I grew up on stories.
      Stories told in quiet spaces where I was left to listen and wonder.
      Stories that were presented from one side.
      Stories that gave insight into deep-seated beliefs.

One of the earliest stories I was told was around the old wood stove at my grandparents’ friends’ cottage. My grandparents and their friends were sitting and talking about the recent break-ins that had occurred along their row of cabins. They quickly blamed the Indigenous people from the local reserve. They shared stories of their experiences of the Indigenous people from nearby and how they always locked their car doors when driving through the reserve, “just in case.” In the corner, my cousin and I sat listening to the adults. My cousin then told me he knew who had broken into the cabins. It wasn’t the people living on the reserve but rather a group of young guys from the nearby village where he lived. They had bragged about what they did at the local hockey arena.

I grew up on stories.
      Stories that presented images of who we are.
      Stories that formed how I was to think and feel.
      Stories that were made up to appease the hearts and minds of those in power.

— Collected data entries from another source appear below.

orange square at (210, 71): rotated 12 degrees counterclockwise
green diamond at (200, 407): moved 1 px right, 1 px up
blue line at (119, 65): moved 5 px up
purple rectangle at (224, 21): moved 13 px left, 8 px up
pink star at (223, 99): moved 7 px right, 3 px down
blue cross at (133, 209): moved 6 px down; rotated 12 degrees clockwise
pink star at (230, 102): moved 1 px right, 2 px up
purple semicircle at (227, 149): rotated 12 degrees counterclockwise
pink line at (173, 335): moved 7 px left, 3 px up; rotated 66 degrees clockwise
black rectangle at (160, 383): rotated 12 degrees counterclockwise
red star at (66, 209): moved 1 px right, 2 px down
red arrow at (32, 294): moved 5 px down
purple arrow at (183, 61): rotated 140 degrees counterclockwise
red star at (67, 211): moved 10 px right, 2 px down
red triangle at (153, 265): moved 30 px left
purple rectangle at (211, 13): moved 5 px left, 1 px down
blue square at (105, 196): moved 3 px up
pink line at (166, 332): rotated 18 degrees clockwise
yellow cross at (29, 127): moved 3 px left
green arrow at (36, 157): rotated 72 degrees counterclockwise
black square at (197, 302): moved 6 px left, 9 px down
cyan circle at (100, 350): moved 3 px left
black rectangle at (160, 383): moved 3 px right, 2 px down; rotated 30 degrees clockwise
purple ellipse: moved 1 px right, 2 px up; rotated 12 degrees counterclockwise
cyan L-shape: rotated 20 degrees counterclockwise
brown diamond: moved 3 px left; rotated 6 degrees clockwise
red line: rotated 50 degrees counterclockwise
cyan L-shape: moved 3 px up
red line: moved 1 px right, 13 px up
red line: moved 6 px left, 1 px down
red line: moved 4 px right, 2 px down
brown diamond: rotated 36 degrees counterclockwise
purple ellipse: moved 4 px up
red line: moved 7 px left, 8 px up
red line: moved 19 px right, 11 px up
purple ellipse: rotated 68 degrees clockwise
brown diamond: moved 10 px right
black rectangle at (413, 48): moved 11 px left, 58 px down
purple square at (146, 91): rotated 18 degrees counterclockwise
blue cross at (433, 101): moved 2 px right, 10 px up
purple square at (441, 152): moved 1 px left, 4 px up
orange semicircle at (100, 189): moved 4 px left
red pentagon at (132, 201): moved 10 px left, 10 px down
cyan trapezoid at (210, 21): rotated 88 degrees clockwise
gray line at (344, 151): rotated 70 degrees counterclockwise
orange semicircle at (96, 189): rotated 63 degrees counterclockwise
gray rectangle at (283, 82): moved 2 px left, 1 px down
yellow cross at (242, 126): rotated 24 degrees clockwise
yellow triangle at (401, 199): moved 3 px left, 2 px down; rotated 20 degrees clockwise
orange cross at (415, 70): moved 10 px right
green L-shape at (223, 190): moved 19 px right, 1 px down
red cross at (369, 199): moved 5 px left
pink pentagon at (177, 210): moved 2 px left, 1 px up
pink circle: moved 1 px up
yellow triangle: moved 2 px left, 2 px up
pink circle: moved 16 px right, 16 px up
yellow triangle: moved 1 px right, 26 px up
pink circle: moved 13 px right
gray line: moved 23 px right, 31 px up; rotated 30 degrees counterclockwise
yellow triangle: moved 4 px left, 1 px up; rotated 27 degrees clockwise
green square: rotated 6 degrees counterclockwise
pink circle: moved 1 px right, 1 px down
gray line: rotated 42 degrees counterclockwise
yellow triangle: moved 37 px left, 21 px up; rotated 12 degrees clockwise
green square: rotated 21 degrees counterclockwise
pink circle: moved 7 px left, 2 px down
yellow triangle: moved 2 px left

One night, I was lying in bed listening to my dad’s radio. He listened to talk radio a lot. That night it was a call-in show, and the topic was situational. The radio announcer asked the callers, “You see that a store has been robbed. A White man and a Black man are both running away from the store in opposite directions. Who do you chase?” I laid in bed listening to different people’s responses. I was puzzled. My young mind wondered, “Why don’t you just chase the person who robbed the store?” I didn’t realize at the time what the question was asking the callers to expose. As caller after caller shared their unconscious bias, I remember one said, “I’d chase the Black man.” “Why?” asked the announcer. “I don’t know. I just know I would chase him.” Today, as I tell this story, my young naïve mind is left wondering, who would I have chased? My adult mind now wonders, who would I chase today? Or why would I even chase a person?

I grew up on stories.
      Stories that caused me to wonder.
      Stories that confused me.
      Stories that forced me to listen more closely.

Faith Reflection


God, our Storyteller,
your wisdom is imprinted on our hearts.
Your guidance allows us to grow through learning.
You put before us a great quest to open our minds to the world.
Through you and with you,
we are called
to be a presence of willing growth,
to be a presence of hopeful engagement,
to be a presence of discerning our faithful witness.

Living It Out

  1. Consider the books you read as a child or young adult. How did these books present Indigenous or racialized experiences? If you were to revisit these books today, how would you approach them?
  2. Consider how the media presents stories of Indigenous or racialized experiences. How do you discern what is presented with biases?
  3. All three of the experiences I shared in this reflection occurred when I was a child. How do you talk with young people in your life about race? What biases might you present, consciously or unconsciously?

Jeffrey Dale (they/them, he/him) is the Minister at Port Elgin United Church. Jeffrey is a minister, community educator, harm reduction advocate, and theatre practitioner. Previously, Jeffrey was the Minister for Justice and Faith Formation for Shining Waters and Canadian Shield Regional Councils.